- **Goal**: Render the data below as a Markdown table with two columns, Row and Line. Number each row and leave out blank lines. Begin at the line that has "genus: Callicera" and stop after the line that has "common name: White-crowned sparrow".

- **Supplied records**:
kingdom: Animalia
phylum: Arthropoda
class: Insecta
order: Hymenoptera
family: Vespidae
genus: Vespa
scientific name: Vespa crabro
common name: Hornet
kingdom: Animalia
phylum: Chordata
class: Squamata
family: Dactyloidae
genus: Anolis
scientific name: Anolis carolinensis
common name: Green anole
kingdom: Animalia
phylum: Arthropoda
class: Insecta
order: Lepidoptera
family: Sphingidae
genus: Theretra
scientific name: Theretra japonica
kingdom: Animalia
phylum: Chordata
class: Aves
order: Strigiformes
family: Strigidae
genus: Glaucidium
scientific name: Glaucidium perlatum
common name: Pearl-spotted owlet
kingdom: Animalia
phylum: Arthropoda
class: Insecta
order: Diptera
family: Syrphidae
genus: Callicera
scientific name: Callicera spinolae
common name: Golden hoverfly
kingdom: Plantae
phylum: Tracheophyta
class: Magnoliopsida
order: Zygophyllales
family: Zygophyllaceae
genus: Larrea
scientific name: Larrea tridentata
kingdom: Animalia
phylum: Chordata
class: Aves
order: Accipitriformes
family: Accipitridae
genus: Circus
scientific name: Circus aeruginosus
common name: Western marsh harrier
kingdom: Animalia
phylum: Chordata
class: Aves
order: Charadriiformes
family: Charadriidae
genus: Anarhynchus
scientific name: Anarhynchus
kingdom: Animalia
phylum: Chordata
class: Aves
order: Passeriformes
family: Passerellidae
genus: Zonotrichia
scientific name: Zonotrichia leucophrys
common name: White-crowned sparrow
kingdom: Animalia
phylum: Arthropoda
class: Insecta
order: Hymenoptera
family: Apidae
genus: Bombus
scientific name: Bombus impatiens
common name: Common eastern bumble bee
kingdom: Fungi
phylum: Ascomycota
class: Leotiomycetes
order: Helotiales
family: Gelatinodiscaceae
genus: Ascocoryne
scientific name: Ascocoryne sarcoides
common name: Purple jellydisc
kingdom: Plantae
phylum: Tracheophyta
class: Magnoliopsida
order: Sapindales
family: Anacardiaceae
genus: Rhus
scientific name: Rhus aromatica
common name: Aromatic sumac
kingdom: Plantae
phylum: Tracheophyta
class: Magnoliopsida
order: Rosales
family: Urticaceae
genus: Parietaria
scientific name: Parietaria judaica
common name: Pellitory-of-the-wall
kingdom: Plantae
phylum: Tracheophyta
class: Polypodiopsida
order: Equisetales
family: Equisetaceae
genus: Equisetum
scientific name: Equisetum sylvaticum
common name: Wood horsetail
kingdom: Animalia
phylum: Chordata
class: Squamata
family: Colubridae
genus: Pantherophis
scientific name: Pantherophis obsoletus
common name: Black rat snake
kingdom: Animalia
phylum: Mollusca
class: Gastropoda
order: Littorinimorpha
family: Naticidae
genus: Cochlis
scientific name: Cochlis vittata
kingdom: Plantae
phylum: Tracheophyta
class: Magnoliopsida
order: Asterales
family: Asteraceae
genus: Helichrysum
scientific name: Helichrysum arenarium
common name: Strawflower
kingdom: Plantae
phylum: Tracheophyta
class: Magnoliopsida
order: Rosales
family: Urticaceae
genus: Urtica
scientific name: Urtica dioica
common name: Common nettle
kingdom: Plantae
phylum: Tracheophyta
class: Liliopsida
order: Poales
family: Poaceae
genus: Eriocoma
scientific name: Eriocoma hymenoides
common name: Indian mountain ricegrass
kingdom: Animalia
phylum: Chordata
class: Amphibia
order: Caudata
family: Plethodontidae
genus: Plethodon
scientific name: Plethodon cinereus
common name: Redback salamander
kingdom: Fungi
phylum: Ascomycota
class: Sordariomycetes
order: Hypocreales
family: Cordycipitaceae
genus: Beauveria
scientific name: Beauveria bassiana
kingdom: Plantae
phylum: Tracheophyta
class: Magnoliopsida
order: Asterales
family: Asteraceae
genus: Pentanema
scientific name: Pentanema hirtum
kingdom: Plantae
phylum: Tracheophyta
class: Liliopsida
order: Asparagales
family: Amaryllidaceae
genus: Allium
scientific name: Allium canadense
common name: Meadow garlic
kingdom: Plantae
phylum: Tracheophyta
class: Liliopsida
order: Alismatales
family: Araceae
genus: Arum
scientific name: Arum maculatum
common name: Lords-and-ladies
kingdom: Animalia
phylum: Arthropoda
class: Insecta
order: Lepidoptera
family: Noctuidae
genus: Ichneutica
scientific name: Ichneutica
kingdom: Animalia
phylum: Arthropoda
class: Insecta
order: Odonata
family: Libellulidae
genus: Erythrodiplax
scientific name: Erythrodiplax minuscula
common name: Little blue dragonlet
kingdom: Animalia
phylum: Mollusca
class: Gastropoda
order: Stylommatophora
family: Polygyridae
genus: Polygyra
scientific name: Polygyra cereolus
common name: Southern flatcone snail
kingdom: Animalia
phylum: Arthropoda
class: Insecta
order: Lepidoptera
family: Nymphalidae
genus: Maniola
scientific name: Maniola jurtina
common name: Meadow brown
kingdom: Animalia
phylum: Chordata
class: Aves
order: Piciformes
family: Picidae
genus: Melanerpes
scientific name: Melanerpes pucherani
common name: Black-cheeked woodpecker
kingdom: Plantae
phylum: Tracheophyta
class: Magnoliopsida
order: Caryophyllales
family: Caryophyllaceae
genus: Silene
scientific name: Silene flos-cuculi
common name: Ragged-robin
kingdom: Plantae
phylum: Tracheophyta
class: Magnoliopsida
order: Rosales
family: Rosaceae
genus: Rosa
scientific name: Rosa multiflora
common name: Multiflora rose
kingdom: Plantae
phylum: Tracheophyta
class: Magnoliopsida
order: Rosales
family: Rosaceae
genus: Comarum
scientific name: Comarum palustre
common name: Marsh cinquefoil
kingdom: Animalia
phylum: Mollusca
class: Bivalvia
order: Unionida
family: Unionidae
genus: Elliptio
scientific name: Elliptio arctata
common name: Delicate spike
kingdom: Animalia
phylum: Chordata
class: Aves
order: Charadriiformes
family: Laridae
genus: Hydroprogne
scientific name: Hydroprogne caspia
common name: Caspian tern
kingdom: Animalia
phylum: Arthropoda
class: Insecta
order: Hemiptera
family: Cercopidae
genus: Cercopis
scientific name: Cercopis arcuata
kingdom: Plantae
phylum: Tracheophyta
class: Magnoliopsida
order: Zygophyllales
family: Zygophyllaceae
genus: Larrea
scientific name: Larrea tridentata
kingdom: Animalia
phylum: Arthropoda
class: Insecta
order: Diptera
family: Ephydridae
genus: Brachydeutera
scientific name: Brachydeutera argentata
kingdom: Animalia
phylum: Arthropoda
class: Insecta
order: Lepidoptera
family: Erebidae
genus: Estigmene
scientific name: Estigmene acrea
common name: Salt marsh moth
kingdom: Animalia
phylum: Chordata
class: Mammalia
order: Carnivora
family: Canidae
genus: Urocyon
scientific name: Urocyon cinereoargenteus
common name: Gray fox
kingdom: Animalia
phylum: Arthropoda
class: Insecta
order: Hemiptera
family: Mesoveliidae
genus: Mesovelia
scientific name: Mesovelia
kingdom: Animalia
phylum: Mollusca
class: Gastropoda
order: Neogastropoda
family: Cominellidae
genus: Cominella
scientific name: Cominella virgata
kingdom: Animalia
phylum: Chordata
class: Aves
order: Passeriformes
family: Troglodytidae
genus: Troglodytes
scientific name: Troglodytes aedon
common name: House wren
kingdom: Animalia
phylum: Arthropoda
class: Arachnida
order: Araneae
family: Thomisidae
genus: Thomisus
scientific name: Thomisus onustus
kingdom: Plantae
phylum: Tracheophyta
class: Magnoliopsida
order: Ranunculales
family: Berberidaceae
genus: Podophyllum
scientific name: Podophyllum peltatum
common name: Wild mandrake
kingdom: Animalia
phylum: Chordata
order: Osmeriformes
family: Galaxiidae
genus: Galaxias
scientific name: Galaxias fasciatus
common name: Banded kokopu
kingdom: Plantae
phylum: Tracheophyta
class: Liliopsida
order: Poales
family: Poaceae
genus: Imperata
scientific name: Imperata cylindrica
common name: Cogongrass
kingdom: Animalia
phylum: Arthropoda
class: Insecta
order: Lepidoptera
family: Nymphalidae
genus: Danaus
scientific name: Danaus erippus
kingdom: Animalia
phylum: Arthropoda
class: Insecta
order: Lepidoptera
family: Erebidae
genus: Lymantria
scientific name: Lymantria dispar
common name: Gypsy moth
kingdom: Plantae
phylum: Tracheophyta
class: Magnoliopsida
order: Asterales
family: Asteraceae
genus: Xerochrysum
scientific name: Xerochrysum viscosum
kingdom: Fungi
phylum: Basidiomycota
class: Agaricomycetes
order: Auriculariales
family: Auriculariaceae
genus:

- **Expected output**:
| Row | Line |
|---|---|
| 1 | genus: Callicera |
| 2 | scientific name: Callicera spinolae |
| 3 | common name: Golden hoverfly |
| 4 | kingdom: Plantae |
| 5 | phylum: Tracheophyta |
| 6 | class: Magnoliopsida |
| 7 | order: Zygophyllales |
| 8 | family: Zygophyllaceae |
| 9 | genus: Larrea |
| 10 | scientific name: Larrea tridentata |
| 11 | kingdom: Animalia |
| 12 | phylum: Chordata |
| 13 | class: Aves |
| 14 | order: Accipitriformes |
| 15 | family: Accipitridae |
| 16 | genus: Circus |
| 17 | scientific name: Circus aeruginosus |
| 18 | common name: Western marsh harrier |
| 19 | kingdom: Animalia |
| 20 | phylum: Chordata |
| 21 | class: Aves |
| 22 | order: Charadriiformes |
| 23 | family: Charadriidae |
| 24 | genus: Anarhynchus |
| 25 | scientific name: Anarhynchus |
| 26 | kingdom: Animalia |
| 27 | phylum: Chordata |
| 28 | class: Aves |
| 29 | order: Passeriformes |
| 30 | family: Passerellidae |
| 31 | genus: Zonotrichia |
| 32 | scientific name: Zonotrichia leucophrys |
| 33 | common name: White-crowned sparrow |